Menander was the son of Diopheithes and Hegestrata. He hailed from the Athenian deme of Kephisia. He was born during the archonship of Sosigenes, around 342/341 BC. He received a thorough education, with the philosopher Theophrastus as his teacher. At Theophrastus’ school, he befriended Demetrius of Phaleron (c. 354–283), a philosopher and later ruler of Athens under the Macedonian ruler Cassander. During his military training (ephebeia), he encountered the young Epicurus (341–270). He also personally knew another writer of New Comedy, Alexis (c. 372–c. 270), from whom he seems to have learned the secrets of comedic craftsmanship. As a young writer, he admired the works of Euripides, which he likely experienced on stage, and which he attempted to emulate in a different manner, according to Quintilian. He began writing and staging comedies at a very young age. He made his debut at the age of twenty, during the archonship of Philocles in 322/321 BC. He first achieved victory in a theatrical competition, seven years after his debut, with the play “The Anger,” presumed to be a character study of an irascible person. Throughout his career as a playwright, he achieved seven more victories.

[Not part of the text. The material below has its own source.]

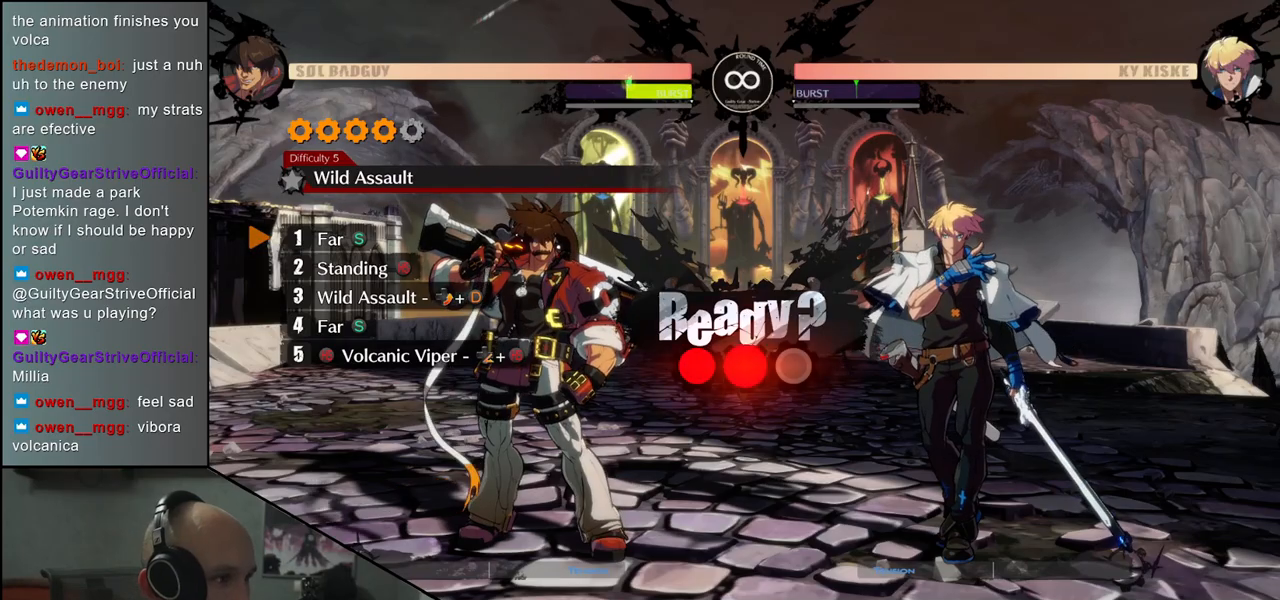
{"buttons": [], "left_stick": "center", "events": []}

Despite invitations to the courts of the Ptolemies, rulers of Egypt, and closer philhellene Macedonian rulers, he remained in Athens. After the fall and exile of Demetrius of Phaleron, he narrowly escaped punishment by a court sentence, from which he was saved by an individual named Telesphorus, a spokesman for the victorious Demetrius Poliorcetes. An ancient rumor suggests that he was extremely sensitive to the charms of women. Two prominent courtesans of the time, Thais (a friend of Alexander the Great) and Glycera (the lover of Harpalus, a figure in one of the era’s biggest scandals), are considered his partners. This speculation is based on the fact that he titled two of his comedies with their names.

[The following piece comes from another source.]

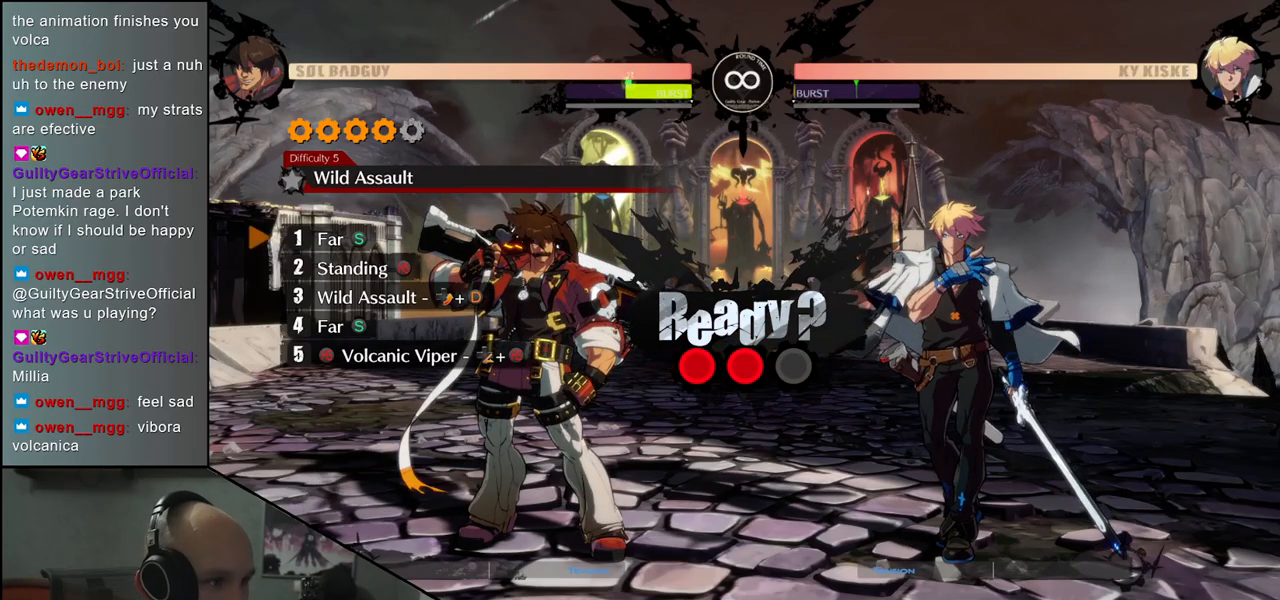
{"buttons": [], "left_stick": "center", "events": []}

He was a handsome man, as confirmed by his surviving portraits, with regular features. However, he had a squint, but, as an ancient note states, he had a sharp mind. An anecdote illustrating his sharp wit tells us that upon encountering his rival, Philemon, who repeatedly bested him in theatrical competitions by pandering to the audience, he supposedly said, “Philemon, tell me, do you not blush when you win over me?” He had an extraordinary ease of writing. When asked shortly before a competition by someone close to him, “Dionysia is near, Menander, and yet you haven’t created a comedy yet?” he reportedly replied, “By the gods, I have already created one, the plot is set, I just need to add the verses.”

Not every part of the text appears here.